FAQs About How to Invest in Loans in Canada
In Canada, there are three main ways to invest in loans: through a P2P lending platform, by becoming a private lender, and by investing in loans through the stock market. Peer-to-peer (P2P) lending platforms, such as goPeer, are a great way for investors to find borrowers, even if they don’t have much money to invest in loans. Becoming a private lender can be more lucrative but involves more risks, and you will need much more money to start. This approach often requires a deeper understanding of the lending process, legal implications, and the ability to evaluate the creditworthiness of borrowers. Investing in loans through a stock market means investing in Exchange-Traded Funds (ETFs) that focus on debt instruments.
Exchange-traded funds (ETFs) can effectively incorporate leveraged loan exposure into your investment portfolio in Canada. For those looking for a broad, diversified approach, some ETFs allocate just a small portion of their holdings to these types of loans, while others may focus heavily on them.
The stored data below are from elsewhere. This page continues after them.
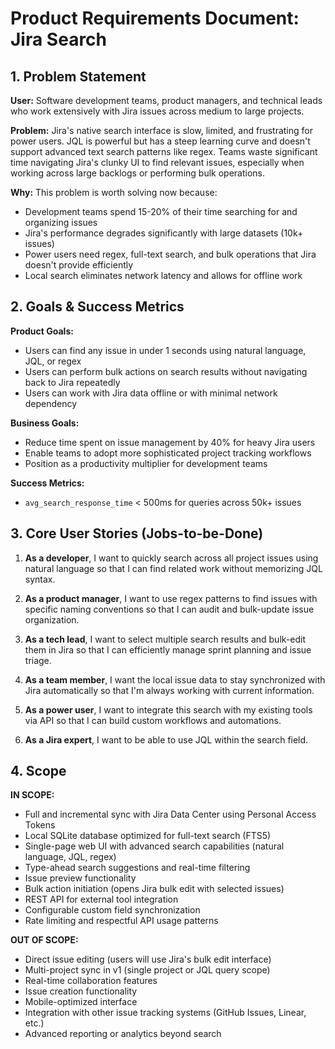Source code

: # Product Requirements Document: Jira Search

## 1. Problem Statement

**User:** Software development teams, product managers, and technical leads who work extensively with Jira issues across medium to large projects.

**Problem:** Jira's native search interface is slow, limited, and frustrating for power users. JQL is powerful but has a steep learning curve and doesn't support advanced text search patterns like regex. Teams waste significant time navigating Jira's clunky UI to find relevant issues, especially when working across large backlogs or performing bulk operations.

**Why:** This problem is worth solving now because:
- Development teams spend 15-20% of their time searching for and organizing issues
- Jira's performance degrades significantly with large datasets (10k+ issues)
- Power users need regex, full-text search, and bulk operations that Jira doesn't provide efficiently
- Local search eliminates network latency and allows for offline work

## 2. Goals & Success Metrics

**Product Goals:**
- Users can find any issue in under 1 seconds using natural language, JQL, or regex
- Users can perform bulk actions on search results without navigating back to Jira repeatedly
- Users can work with Jira data offline or with minimal network dependency

**Business Goals:**
- Reduce time spent on issue management by 40% for heavy Jira users
- Enable teams to adopt more sophisticated project tracking workflows
- Position as a productivity multiplier for development teams

**Success Metrics:**
- `avg_search_response_time` < 500ms for queries across 50k+ issues

## 3. Core User Stories (Jobs-to-be-Done)

1. **As a developer**, I want to quickly search across all project issues using natural language so that I can find related work without memorizing JQL syntax.

2. **As a product manager**, I want to use regex patterns to find issues with specific naming conventions so that I can audit and bulk-update issue organization.

3. **As a tech lead**, I want to select multiple search results and bulk-edit them in Jira so that I can efficiently manage sprint planning and issue triage.

4. **As a team member**, I want the local issue data to stay synchronized with Jira automatically so that I'm always working with current information.

5. **As a power user**, I want to integrate this search with my existing tools via API so that I can build custom workflows and automations.

6. **As a Jira expert**, I want to be able to use JQL within the search field.

## 4. Scope

**IN SCOPE:**
- Full and incremental sync with Jira Data Center using Personal Access Tokens
- Local SQLite database optimized for full-text search (FTS5)
- Single-page web UI with advanced search capabilities (natural language, JQL, regex)
- Type-ahead search suggestions and real-time filtering
- Issue preview functionality
- Bulk action initiation (opens Jira bulk edit with selected issues)
- REST API for external tool integration
- Configurable custom field synchronization
- Rate limiting and respectful API usage patterns

**OUT OF SCOPE:**
- Direct issue editing (users will use Jira's bulk edit interface)
- Multi-project sync in v1 (single project or JQL query scope)
- Real-time collaboration features
- Issue creation functionality
- Mobile-optimized interface
- Integration with other issue tracking systems (GitHub Issues, Linear, etc.)
- Advanced reporting or analytics beyond search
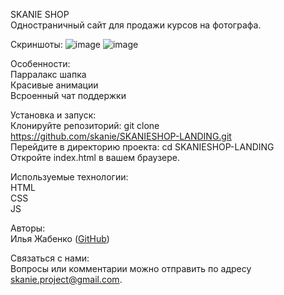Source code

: SKANIE SHOP</br>
Одностраничный сайт для продажи курсов на фотографа.

Скриншоты:
![image](https://github.com/skanie/SKANIESHOP-LANDING/assets/82453729/fc500fab-553b-495b-8774-cbad38df802d)
![image](https://github.com/skanie/SKANIESHOP-LANDING/assets/82453729/68de5239-37ca-4f2c-bfc6-c8ba81c1f0f3)

Особенности:</br>
Парралакс шапка</br>
Красивые анимации</br>
Всроенный чат поддержки

Установка и запуск:</br>
Клонируйте репозиторий: git clone https://github.com/skanie/SKANIESHOP-LANDING.git</br>
Перейдите в директорию проекта: cd SKANIESHOP-LANDING</br>
Откройте index.html в вашем браузере.

Используемые технологии:</br>
HTML</br>
CSS</br>
JS

Авторы:</br>
Илья Жабенко ([GitHub](https://github.com/skanie))

Связаться с нами:</br>
Вопросы или комментарии можно отправить по адресу skanie.project@gmail.com.</br>
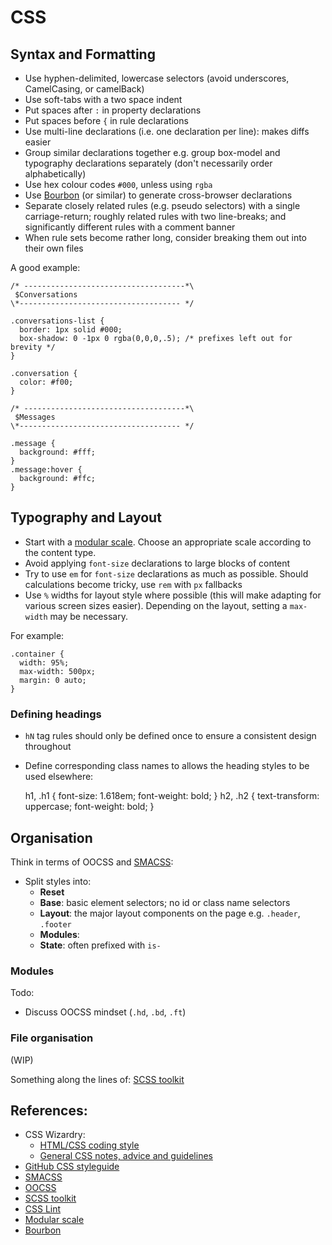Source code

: # CSS

## Syntax and Formatting

* Use hyphen-delimited, lowercase selectors (avoid underscores, CamelCasing, or camelBack)
* Use soft-tabs with a two space indent
* Put spaces after `:` in property declarations
* Put spaces before `{` in rule declarations
* Use multi-line declarations (i.e. one declaration per line): makes diffs easier
* Group similar declarations together e.g. group box-model and typography declarations separately (don't necessarily order alphabetically)
* Use hex colour codes `#000`, unless using `rgba`
* Use [Bourbon](http://thoughtbot.com/bourbon/) (or similar) to generate cross-browser declarations
* Separate closely related rules (e.g. pseudo selectors) with a single carriage-return; roughly related rules with two line-breaks; and significantly different rules with a comment banner
* When rule sets become rather long, consider breaking them out into their own files

A good example:
    
    /* ------------------------------------*\
     $Conversations
    \*------------------------------------ */

    .conversations-list {
      border: 1px solid #000;
      box-shadow: 0 -1px 0 rgba(0,0,0,.5); /* prefixes left out for brevity */
    }
    
    .conversation {
      color: #f00;
    }
    
    /* ------------------------------------*\
     $Messages
    \*------------------------------------ */
    
    .message {
      background: #fff;
    }
    .message:hover {
      background: #ffc;
    }

## Typography and Layout

* Start with a [modular scale](http://modularscale.com/). Choose an appropriate scale according to the content type. 
* Avoid applying `font-size` declarations to large blocks of content
* Try to use `em` for `font-size` declarations as much as possible. Should calculations become tricky, use `rem` with `px` fallbacks
* Use `%` widths for layout style where possible (this will make adapting for various screen sizes easier). Depending on the layout, setting a `max-width` may be necessary.

For example:

    .container {
      width: 95%;
      max-width: 500px;
      margin: 0 auto;
    }


### Defining headings

* `hN` tag rules should only be defined once to ensure a consistent design throughout
* Define corresponding class names to allows the heading styles to be used elsewhere:


    h1, .h1 {
      font-size: 1.618em;
      font-weight: bold;
    }
    h2, .h2 {
      text-transform: uppercase;
      font-weight: bold;
    }


## Organisation

Think in terms of OOCSS and [SMACSS](http://smacss.com/):

* Split styles into:
  * **Reset**
  * **Base**: basic element selectors; no id or class name selectors
  * **Layout**: the major layout components on the page e.g. `.header`, `.footer`
  * **Modules**:
  * **State**: often prefixed with `is-`

### Modules

Todo:

* Discuss OOCSS mindset (`.hd`, `.bd`, `.ft`)

### File organisation

(WIP)

Something along the lines of: [SCSS toolkit](https://github.com/davidrapson/scss-toolkit)

## References:

* CSS Wizardry:
  * [HTML/CSS coding style](http://csswizardry.com/2012/04/my-html-css-coding-style/)
  * [General CSS notes, advice and guidelines](https://github.com/csswizardry/CSS-Guidelines/blob/master/CSS%20Guidelines.md)
* [GitHub CSS styleguide](https://github.com/styleguide/css)
* [SMACSS](http://smacss.com/)
* [OOCSS](https://github.com/stubbornella/oocss/wiki)
* [SCSS toolkit](https://github.com/davidrapson/scss-toolkit)
* [CSS Lint](http://csslint.net/)
* [Modular scale](http://modularscale.com/)
* [Bourbon](http://thoughtbot.com/bourbon/)
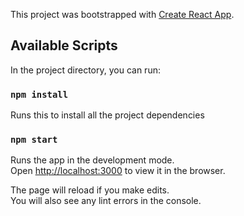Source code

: This project was bootstrapped with [Create React App](https://github.com/facebook/create-react-app).

## Available Scripts

In the project directory, you can run:

### `npm install`

Runs this to install all the project dependencies

### `npm start`

Runs the app in the development mode.<br>
Open [http://localhost:3000](http://localhost:3000) to view it in the browser.

The page will reload if you make edits.<br>
You will also see any lint errors in the console.
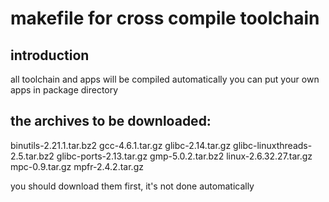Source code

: makefile for cross compile toolchain
====================================

introduction
------------

all toolchain and apps will be compiled automatically
you can put your own apps in package directory

the archives to be downloaded:
------------------------------

binutils-2.21.1.tar.bz2
gcc-4.6.1.tar.gz
glibc-2.14.tar.gz
glibc-linuxthreads-2.5.tar.bz2
glibc-ports-2.13.tar.gz
gmp-5.0.2.tar.bz2
linux-2.6.32.27.tar.gz
mpc-0.9.tar.gz
mpfr-2.4.2.tar.gz

you should download them first, it's not done automatically
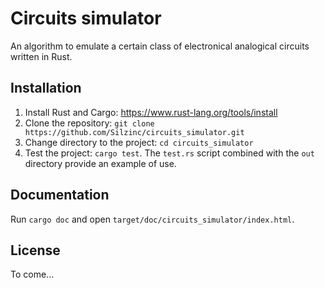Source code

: # Circuits simulator

An algorithm to emulate a certain class of electronical analogical circuits written in Rust.

## Installation

1. Install Rust and Cargo: https://www.rust-lang.org/tools/install
2. Clone the repository: `git clone https://github.com/Silzinc/circuits_simulator.git`
3. Change directory to the project: `cd circuits_simulator`
4. Test the project: `cargo test`. The `test.rs` script combined with the `out` directory provide an example of use.

## Documentation

Run `cargo doc` and open `target/doc/circuits_simulator/index.html`.

## License

To come...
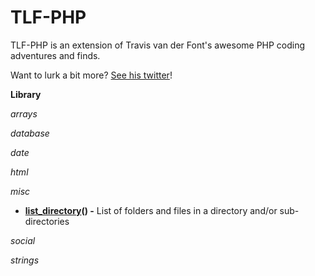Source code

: # TLF-PHP

TLF-PHP is an extension of Travis van der Font's awesome PHP coding adventures and finds.

Want to lurk a bit more? [See his twitter](https://twitter.com/travisfont)!

**Library**


*arrays*

*database*

*date*

*html*

*misc*

- **[list_directory](https://github.com/tfont/TLFPHP/blob/master/functions/misc/list_directory.func.php)() -**  List of folders and files in a directory and/or sub-directories

*social*

*strings*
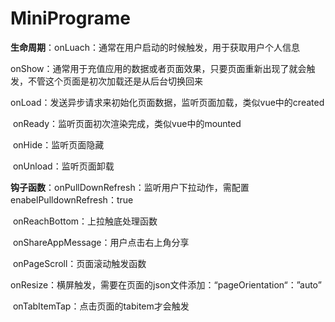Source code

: # MiniPrograme

**生命周期**：onLuach：通常在用户启动的时候触发，用于获取用户个人信息

​					onShow：通常用于充值应用的数据或者页面效果，只要页面重新出现了就会触发，不管这个页面是初次加载还是从后台切换回来

​					onLoad：发送异步请求来初始化页面数据，监听页面加载，类似vue中的created

​					onReady：监听页面初次渲染完成，类似vue中的mounted

​					onHide：监听页面隐藏

​					onUnload：监听页面卸载

**钩子函数**：onPullDownRefresh：监听用户下拉动作，需配置enabelPulldownRefresh：true

​					onReachBottom：上拉触底处理函数

​					onShareAppMessage：用户点击右上角分享

​					onPageScroll：页面滚动触发函数

​					onResize：横屏触发，需要在页面的json文件添加：“pageOrientation“：”auto”

​					onTabItemTap：点击页面的tabitem才会触发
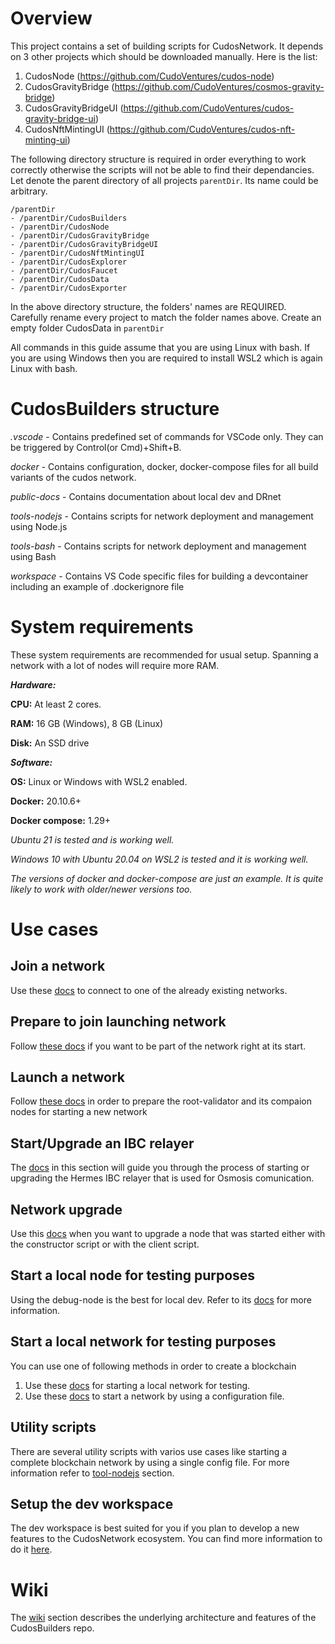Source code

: # Overview

This project contains a set of building scripts for CudosNetwork. It depends on 3 other projects which should be downloaded manually. Here is the list:
1. CudosNode (https://github.com/CudoVentures/cudos-node)
1. CudosGravityBridge (https://github.com/CudoVentures/cosmos-gravity-bridge)
1. CudosGravityBridgeUI (https://github.com/CudoVentures/cudos-gravity-bridge-ui)
1. CudosNftMintingUI (https://github.com/CudoVentures/cudos-nft-minting-ui)

The following directory structure is required in order everything to work correctly otherwise the scripts will not be able to find their dependancies.
Let denote the parent directory of all projects <code>parentDir</code>. Its name could be arbitrary.

    /parentDir
    - /parentDir/CudosBuilders
    - /parentDir/CudosNode
    - /parentDir/CudosGravityBridge
    - /parentDir/CudosGravityBridgeUI
    - /parentDir/CudosNftMintingUI
    - /parentDir/CudosExplorer
    - /parentDir/CudosFaucet
    - /parentDir/CudosData
    - /parentDir/CudosExporter

In the above directory structure, the folders' names are REQUIRED. Carefully rename every project to match the folder names above. Create an empty folder CudosData in <code>parentDir</code>

All commands in this guide assume that you are using Linux with bash. If you are using Windows then you are required to install WSL2 which is again Linux with bash.

# CudosBuilders structure

<em>.vscode</em> - Contains predefined set of commands for VSCode only. They can be triggered by Control(or Cmd)+Shift+B.

<em>docker</em> - Contains configuration, docker, docker-compose files for all build variants of the cudos network.

<em>public-docs</em> - Contains documentation about local dev and DRnet

<em>tools-nodejs</em> - Contains scripts for network deployment and management using Node.js

<em>tools-bash</em> - Contains scripts for network deployment and management using Bash

<em>workspace</em> - Contains VS Code specific files for building a devcontainer including an example of .dockerignore file

# System requirements

These system requirements are recommended for usual setup. Spanning a network with a lot of nodes will require more RAM.

<em>**Hardware:**</em>

**CPU:** At least 2 cores.

**RAM:** 16 GB (Windows), 8 GB (Linux)

**Disk:** An SSD drive

<em>**Software:**</em>

**OS:** Linux or Windows with WSL2 enabled.

**Docker:** 20.10.6+

**Docker compose:** 1.29+

<em>Ubuntu 21 is tested and is working well.</em>

<em>Windows 10 with Ubuntu 20.04 on WSL2 is tested and it is working well.</em>

<em>The versions of docker and docker-compose are just an example. It is quite likely to work with older/newer versions too.</em>

# Use cases

## Join a network

Use these [docs](./tools-bash/client/readme.md) to connect to one of the already existing networks.

## Prepare to join launching network

Follow [these docs](./tools-bash/constructor/readme.md) if you want to be part of the network right at its start.

## Launch a network

Follow [these docs](./tools-bash/launcher/readme.md) in order to prepare the root-validator and its compaion nodes for starting a new network

## Start/Upgrade an IBC relayer

The [docs](./tools-bash/relayer/) in this section will guide you through the process of starting or upgrading the Hermes IBC relayer that is used for Osmosis comunication.

## Network upgrade

Use this [docs](./tools-bash/upgrade/) when you want to upgrade a node that was started either with the constructor script or with the client script.

## Start a local node for testing purposes

Using the debug-node is the best for local dev. Refer to its [docs](./docker/debug-node/readme.md) for more information.

## Start a local network for testing purposes

You can use one of following methods in order to create a blockchain

1. Use these [docs](./public-docs/local-network/local-network.md) for starting a local network for testing.
1. Use these [docs](./tools-nodejs/deployer-network/readme.md) to start a network by using a configuration file.

## Utility scripts

There are several utility scripts with varios use cases like starting a complete blockchain network by using a single config file. For more information refer to [tool-nodejs](./tools-nodejs/readme.md) section.

## Setup the dev workspace

The dev workspace is best suited for you if you plan to develop a new features to the CudosNetwork ecosystem. You can find more information to do it [here](./workspace/readme.md).

# Wiki

The [wiki](./wiki.md) section describes the underlying architecture and features of the CudosBuilders repo.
You can invest in payday loans in Canada by becoming a creditor yourself. You will need to get a license and follow your provincial regulations. In addition, you can offer to become a partner in a payday loan company and invest your capital in exchange for a share of the profits.
The easiest way to invest in student loans in Canada is to buy shares in financial institutions or companies that have significant exposure to the student loan market. You can also become a private lender and offer student loans for international students in Canada.